Your tasks –
• A. Decide whether each statement below agrees with the blog text on Mac software and cameras. Answer yes or no for (i), (ii) and (iii), and quote the deciding words of that text. (i) In the survey, 23.6% of the photographers used Lightroom. (ii) In the shipping version of Leopard, input managers work in 64-bit apps. (iii) In the new iCal, double-clicking an appointment opens it directly in editing mode.
• B. Please go on with the blog text on Mac software and cameras, starting after its final sentence.
Start of Passage
I fail to see why anyone (other than Java developers themselves) would care.
Fantastic comic contest between Kevin Cornell and Matthew Sutter.
John Nack on a survey of 1,026 professional photographers in North America regarding their RAW processing software:
- 66.5% using the Photoshop Camera Raw plug-in
- 23.6% using Lightroom
- 5.5% using Aperture
To be fair to Aperture, it might be helpful to remove Windows users from the equation for a moment. Even after doing so, Lightroom’s usage among Mac-based pros is still nearly double that of Aperture (26.6% vs. 14.3%).
What’s really interesting is that Lightroom’s use among Mac-using photographers wasn’t just higher than Aperture’s — it was higher than the number of Lightroom users on Windows. I think Mac users are more likely to try new apps.
Allan Odgaard has the lowdown on InputManager support in Leopard:
Contrary to most rumors, input managers still work on Leopard (at least on my pre-GM seed), but for an input manager to be loaded there are now a few requirements it needs to fulfill.
The confusion over this is that during the pre-release seeding this summer, input manager support in Leopard changed quite a bit. For a while, they really didn’t work at all. In the shipping version, they work, but installing them now requires administrator authentication (so the potential problem where they could be installed silently behind your back, as with Smart Crash Reports, is now closed). But they’re officially unsupported, don’t work at all in 64-bit apps, and are “likely to be disabled in a future release”.
Dan Miller:
In the new iCal, double-clicking an appointment causes an inspector box to pop up right next to the appointment itself; to edit appointment details, you click an Edit button in that inspector box. (You can also select the appointment and hit Command-E.) That might seem like one click too many to some users; some might also object to the fact that the inspector box obscures part of the calendar.
It’s greatly annoying to me that events don’t open in editing mode when double-clicked. Cmd-E is good to know.
Nice evolutionary update to my favorite pocket-size camera. Same lens as my original GR Digital, but now features “a new processing engine said to ‘dramatically’ improve high-ISO noise performance”. Also features much-improved RAW performance. Glad I didn’t wait for this when I bought mine back in April, but I highly recommend it to anyone in the market for a point-and-shoot — although with “availability in a month or two”, it might be cutting it close for Christmas.
End of Passage
Start of Raw data
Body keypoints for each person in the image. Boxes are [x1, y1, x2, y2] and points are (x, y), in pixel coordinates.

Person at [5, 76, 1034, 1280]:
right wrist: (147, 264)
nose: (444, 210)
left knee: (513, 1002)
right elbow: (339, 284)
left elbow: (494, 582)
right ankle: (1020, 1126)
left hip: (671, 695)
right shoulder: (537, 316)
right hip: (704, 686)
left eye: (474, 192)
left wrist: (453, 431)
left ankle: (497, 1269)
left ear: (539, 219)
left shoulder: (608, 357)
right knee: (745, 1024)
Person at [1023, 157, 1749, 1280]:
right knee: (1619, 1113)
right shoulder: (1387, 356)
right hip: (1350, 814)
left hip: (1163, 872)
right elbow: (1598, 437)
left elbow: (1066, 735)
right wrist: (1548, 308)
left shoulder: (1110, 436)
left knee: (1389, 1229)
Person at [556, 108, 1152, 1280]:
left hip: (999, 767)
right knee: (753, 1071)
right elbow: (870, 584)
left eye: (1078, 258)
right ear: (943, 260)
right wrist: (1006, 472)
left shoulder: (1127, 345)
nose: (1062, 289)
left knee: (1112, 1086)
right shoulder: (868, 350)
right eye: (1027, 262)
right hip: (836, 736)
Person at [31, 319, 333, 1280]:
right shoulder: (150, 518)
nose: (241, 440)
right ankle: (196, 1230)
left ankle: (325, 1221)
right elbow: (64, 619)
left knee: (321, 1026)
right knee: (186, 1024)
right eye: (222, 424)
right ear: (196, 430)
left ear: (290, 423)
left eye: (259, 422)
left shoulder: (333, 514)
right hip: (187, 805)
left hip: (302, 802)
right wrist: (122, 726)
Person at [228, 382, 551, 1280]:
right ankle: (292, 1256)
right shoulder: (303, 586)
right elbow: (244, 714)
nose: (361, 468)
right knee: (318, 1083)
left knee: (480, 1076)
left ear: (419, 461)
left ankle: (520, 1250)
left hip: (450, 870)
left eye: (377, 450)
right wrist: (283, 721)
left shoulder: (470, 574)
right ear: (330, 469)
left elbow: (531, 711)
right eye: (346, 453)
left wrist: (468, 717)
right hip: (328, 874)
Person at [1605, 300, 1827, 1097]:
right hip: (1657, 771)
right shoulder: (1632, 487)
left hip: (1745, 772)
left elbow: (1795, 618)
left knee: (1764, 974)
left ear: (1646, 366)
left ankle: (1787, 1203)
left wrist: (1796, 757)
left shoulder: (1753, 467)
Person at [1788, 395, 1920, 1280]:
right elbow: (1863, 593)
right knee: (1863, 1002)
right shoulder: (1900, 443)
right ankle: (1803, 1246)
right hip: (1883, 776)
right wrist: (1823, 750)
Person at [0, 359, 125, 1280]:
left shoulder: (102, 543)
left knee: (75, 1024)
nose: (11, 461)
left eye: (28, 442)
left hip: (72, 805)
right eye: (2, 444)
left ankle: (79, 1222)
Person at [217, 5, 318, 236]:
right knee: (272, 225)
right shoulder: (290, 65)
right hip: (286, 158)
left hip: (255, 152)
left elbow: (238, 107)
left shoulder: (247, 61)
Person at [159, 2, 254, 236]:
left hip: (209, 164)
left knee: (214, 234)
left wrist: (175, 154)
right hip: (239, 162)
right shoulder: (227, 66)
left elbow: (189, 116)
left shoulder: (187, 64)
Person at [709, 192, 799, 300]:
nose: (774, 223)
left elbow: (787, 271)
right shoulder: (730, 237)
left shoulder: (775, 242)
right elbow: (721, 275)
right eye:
End of Raw data
Activity answers –
• A.
(i) Yes: "23.6% using Lightroom"
(ii) No: "don’t work at all in 64-bit apps"
(iii) No: "to edit appointment details, you click an Edit button in that inspector box"

• B.
Not a bad opening weekend.
I was pulling for Mattingly (and pulling for Torre to stay before that), but like the sound of a manager with an engineering degree from Northwestern.
Dan Benjamin and yours truly, talking about Leopard and baseball.
The comments are brutal.
Hulu, NBC and Fox’s joint online video venture, is in private beta-testing, but its URLs are easily guessable. This Slashdot comment links to this sample page of 10 embedded Hulu videos. The quality is great for web-page Flash video, certainly better than YouTube. But that doesn’t help if you want to watch them on your, you know, TV set — or on a portable device, or full-screen at a decent resolution on your computer.
Update: Apparently they’re preventing non-U.S. IP address ranges from accessing the video; at least one DF reader in Great Britain got an “Unfortunately this video is not currently available in your country or region. We apologise for the inconvenience” message when he attempted to view the above samples.
NBC Universal chief Jeff Zucker claims Apple “destroyed the music business in terms of pricing”. As John Paczkowski points out, the going rate for digital downloads pre-iTunes was zero. Zero.
So while they sit around until hell freezes over waiting for Apple to voluntarily just start sharing iPod hardware profits with entertainment companies for no good reason whatsoever, that’s what they’re going to get for video now, too: zero.